Greek Prime Minister George Papandreou echoed those comments, saying in Davos he was focused on cutting the deficit and restoring confidence. "Greece is in a situation where we need to take very strong measures and structural changes in our country," he said. "We're determined to implement the programme."
The eurozone member partially regained investor confidence on Monday when it succeeded in selling 8 billion euros of bonds and announced plans to sell more in February. It has pledged to cut its budget deficit this year to 8.7 percent of gross domestic product from over 12 percent and return to the EU's 3 percent cap by 2012.
But fears that Athens will not be able to rein in spending have continued to haunt markets, putting pressure on the euro and even prompting speculation that Greece would be forced to default or leave the 16-member eurozone. Papandreou said Greece would stick with the euro. "On balance one has to say, is the eurozone good for us or bad for us? It's good for us," he said.
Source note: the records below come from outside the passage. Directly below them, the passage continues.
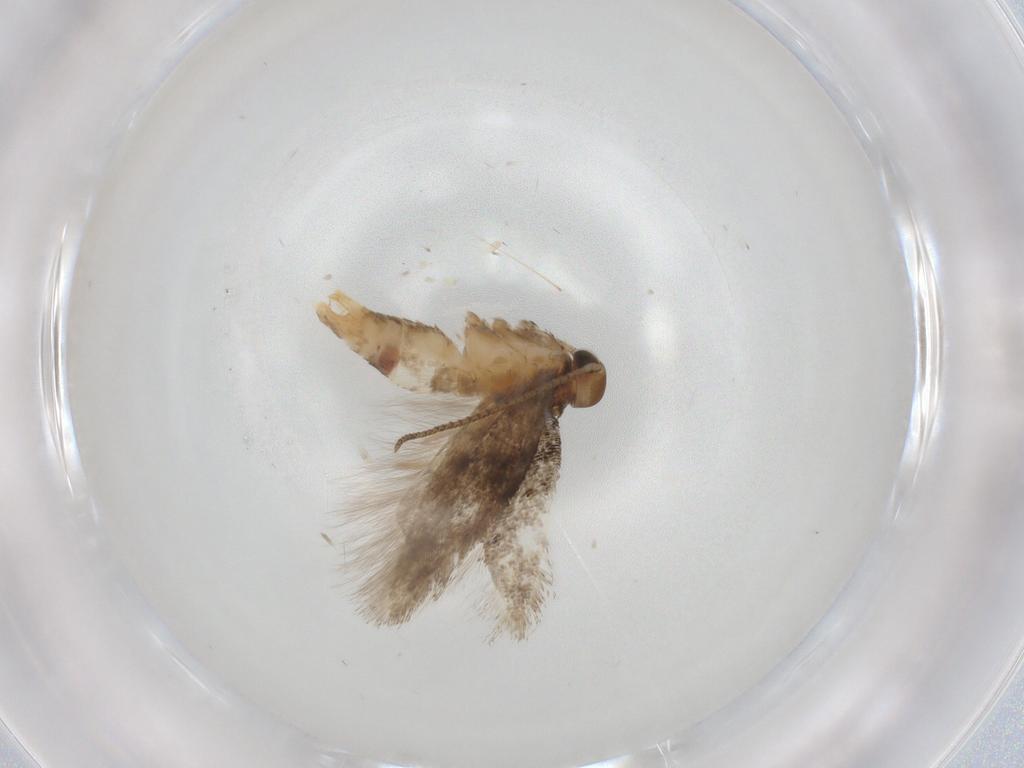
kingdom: Animalia
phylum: Arthropoda
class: Insecta
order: Lepidoptera
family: Gelechiidae
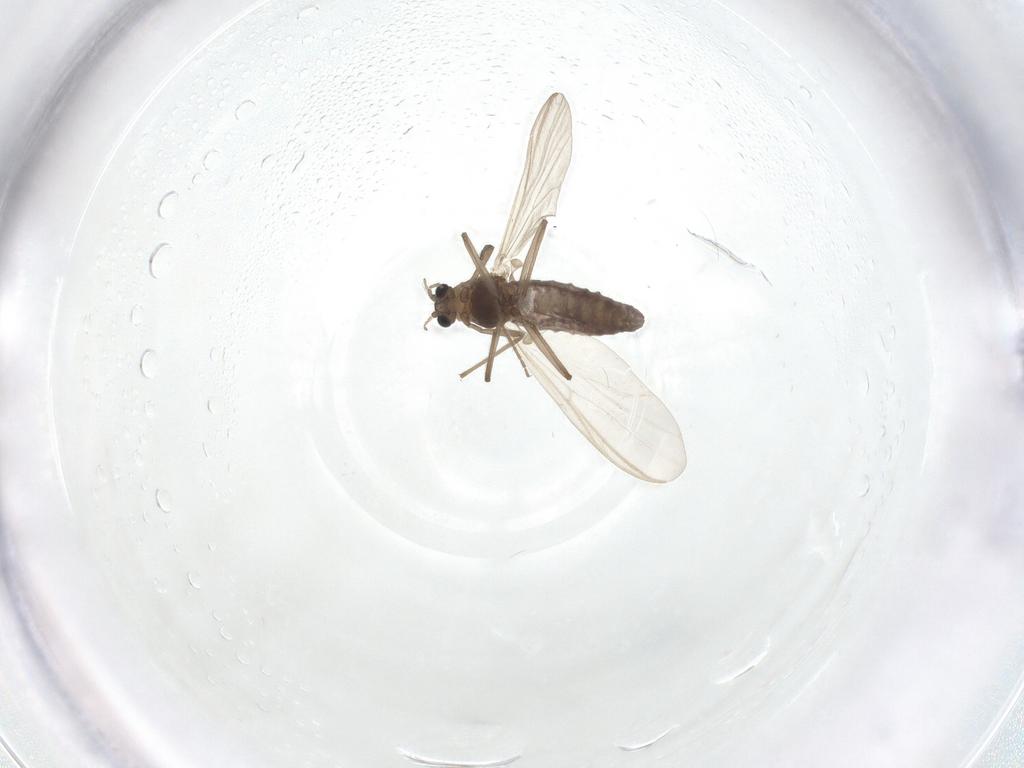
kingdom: Animalia
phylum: Arthropoda
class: Insecta
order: Diptera
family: Chironomidae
"You don't have all the tools, you have other things that protect us. We have to make difficult internal changes." Almunia's comments went a little way to calm sooth jittery debt markets on Friday. The cost of insuring Greek government debt against default fell to 397,000 euros per 10 million of exposure from a record high of 422,500 on Thursday, according to the five-year credit default swap prices from CMA DataVision.